Wyoming – The 2020 Budget session of the Wyoming Legislature is set to convene on Feb. 11 and adjourn on March 12. The overriding topic is the biennial state budget for the fiscal years 2021 and 2022. Bills drafted in this interim by Joint Standing Committees are guaranteed to receive consideration. Any other piece of legislation will need to pass a two-thirds majority vote for the introduction. The budget situation is not rosy, but the proposed budget submitted by Governor Gordon is flatlined except for efforts to diversify the state’s economy and existing agency funding can be met by dipping into reserves. The Joint Appropriations Committee met through December to quiz agencies on their respective budget proposals. We expect to see considerable discussion on the proposal by Rocky Mountain Power to shut down coal-fired power plants earlier than the targeted shut down dates is reached. The state is looking at all options to sustain the coal production that remains. Many county central committees of the Republication Party are urging legislators to adhere to the party platform and resist any tax increases.
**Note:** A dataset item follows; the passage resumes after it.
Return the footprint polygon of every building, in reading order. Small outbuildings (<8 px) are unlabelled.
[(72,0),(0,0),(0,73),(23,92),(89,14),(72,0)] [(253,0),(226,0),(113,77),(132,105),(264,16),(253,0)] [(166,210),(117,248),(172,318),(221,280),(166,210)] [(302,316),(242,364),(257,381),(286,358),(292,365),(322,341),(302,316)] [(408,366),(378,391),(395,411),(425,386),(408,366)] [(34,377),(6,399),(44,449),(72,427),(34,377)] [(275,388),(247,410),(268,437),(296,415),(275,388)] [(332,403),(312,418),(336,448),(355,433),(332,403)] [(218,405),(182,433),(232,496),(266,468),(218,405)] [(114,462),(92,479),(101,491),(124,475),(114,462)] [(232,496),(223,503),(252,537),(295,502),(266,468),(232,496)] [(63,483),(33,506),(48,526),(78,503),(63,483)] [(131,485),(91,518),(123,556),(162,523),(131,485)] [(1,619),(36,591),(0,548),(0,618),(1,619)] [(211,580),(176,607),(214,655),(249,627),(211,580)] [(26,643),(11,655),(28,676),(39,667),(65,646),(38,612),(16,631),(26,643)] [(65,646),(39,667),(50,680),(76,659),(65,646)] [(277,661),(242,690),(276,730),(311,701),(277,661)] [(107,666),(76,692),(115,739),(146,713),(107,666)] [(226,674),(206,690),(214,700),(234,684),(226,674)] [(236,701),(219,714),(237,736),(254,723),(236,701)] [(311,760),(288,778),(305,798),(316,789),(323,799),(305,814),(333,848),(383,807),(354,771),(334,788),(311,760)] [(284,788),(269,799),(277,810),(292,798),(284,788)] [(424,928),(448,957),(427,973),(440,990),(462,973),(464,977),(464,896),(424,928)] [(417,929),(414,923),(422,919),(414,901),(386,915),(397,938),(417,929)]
It remains to be seen if the party can keep its members in line.

New Mexico – Last year, a new governor and money in the coffers set the stage for new or expanded programs including increased wages, education, and energy reforms. With the expansion of oil and gas extraction in New Mexico’s Permian Basin, increased oil and gas severance tax revenues paved the way to pay for more than a third of the state budget and its new programs. New Mexico legislators have worked all year to figure out how to pay for programs into the future and grapple with the mysteries of how long the oil boom will last. Still, communities, advocates, and legislators are optimistic. With the New Mexico Legislative Session scheduled to start on January 21, policymakers are focused on how best to appropriate the projected $797 million in new money, down from $907 million that had been estimated in the last quarter. The Legislative Finance Committee, both Democrats and Republicans, are united in their efforts to be more conservative in spending for the fiscal year 2021.
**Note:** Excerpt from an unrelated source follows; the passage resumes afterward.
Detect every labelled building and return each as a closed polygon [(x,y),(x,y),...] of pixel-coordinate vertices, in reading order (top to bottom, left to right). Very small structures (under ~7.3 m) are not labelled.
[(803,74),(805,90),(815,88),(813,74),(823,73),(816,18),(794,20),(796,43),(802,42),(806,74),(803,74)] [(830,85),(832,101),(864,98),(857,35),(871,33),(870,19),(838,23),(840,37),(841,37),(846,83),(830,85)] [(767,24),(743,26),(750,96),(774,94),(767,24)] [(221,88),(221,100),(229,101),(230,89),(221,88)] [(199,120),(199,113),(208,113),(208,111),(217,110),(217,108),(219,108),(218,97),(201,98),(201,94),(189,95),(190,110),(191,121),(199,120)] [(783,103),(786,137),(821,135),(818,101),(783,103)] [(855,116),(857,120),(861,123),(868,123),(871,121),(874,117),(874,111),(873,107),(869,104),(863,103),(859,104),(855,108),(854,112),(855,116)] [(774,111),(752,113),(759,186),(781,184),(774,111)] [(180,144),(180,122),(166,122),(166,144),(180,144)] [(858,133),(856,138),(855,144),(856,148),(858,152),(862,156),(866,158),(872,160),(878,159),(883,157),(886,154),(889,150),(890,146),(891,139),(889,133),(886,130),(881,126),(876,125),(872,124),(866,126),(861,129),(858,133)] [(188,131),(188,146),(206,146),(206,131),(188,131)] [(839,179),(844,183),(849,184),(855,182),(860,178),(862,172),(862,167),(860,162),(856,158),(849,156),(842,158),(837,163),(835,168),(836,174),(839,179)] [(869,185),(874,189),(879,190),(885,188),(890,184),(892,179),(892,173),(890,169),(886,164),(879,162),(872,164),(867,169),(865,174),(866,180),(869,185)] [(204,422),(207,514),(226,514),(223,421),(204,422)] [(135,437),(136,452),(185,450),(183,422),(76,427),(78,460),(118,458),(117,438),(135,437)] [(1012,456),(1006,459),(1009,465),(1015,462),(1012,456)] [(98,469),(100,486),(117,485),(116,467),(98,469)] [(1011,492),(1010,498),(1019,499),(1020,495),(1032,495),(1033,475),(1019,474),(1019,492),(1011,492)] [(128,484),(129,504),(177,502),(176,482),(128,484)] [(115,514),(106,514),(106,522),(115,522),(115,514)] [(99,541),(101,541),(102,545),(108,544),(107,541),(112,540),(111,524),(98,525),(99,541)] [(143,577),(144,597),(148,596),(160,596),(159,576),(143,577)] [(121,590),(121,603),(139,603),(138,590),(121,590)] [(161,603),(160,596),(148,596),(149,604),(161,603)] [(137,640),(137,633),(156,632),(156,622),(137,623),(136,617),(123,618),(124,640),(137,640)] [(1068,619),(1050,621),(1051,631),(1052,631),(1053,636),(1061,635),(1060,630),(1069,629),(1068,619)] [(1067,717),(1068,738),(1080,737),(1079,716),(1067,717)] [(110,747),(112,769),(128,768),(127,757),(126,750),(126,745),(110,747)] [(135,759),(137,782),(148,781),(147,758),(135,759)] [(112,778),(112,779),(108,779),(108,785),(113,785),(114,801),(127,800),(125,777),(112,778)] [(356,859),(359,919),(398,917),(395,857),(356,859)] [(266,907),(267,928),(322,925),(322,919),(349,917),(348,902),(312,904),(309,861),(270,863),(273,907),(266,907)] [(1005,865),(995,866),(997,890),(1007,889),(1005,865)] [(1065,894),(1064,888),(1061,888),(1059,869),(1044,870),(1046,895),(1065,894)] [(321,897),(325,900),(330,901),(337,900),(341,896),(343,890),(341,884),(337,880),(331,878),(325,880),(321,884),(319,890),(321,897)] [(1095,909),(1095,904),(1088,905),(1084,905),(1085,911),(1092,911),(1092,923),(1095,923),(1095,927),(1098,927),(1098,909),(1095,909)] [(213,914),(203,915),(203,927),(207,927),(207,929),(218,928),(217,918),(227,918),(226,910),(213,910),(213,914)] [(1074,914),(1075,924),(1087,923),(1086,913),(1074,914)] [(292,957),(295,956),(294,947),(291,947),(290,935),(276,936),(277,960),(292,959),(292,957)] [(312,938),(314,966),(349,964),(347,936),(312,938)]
Although this is a budget year and the session will only last for 30 days, we expect many bills to come before the assembly. The New Mexico Department of Agriculture (NMDA) will be seeking funding for numerous projects including Ag Workforce Development, Healthy Soils, and Hemp Production. Bills to integrate gardens at schools with cooking classes to help kids learn about agriculture will be seeking funding as well. Building on new and expanded programs, policymakers are seeking increased funds for the New Mexico Grown Fruits and Vegetables for Senior Meals and the Senior Farmers’ Market Nutrition Program. There is a movement to raise the state’s tax on gasoline under the guise of a Carbon Tax.

New Mexico has legalized medical marijuana and there is a movement to advance this legalization to recreational marijuana. The state has also launched efforts through regulations to reduce methane and the use of produced water from the oil and gas industry. We will be monitoring these activities throughout the year. Governor Lujan Grisham has a strong desire for New Mexico to be a leader in renewable energy and carbon reduction. Early childhood education continues to be at the top of her priority list. With so many bills to be covered in such a short time frame, we do expect many long days at the roundhouse.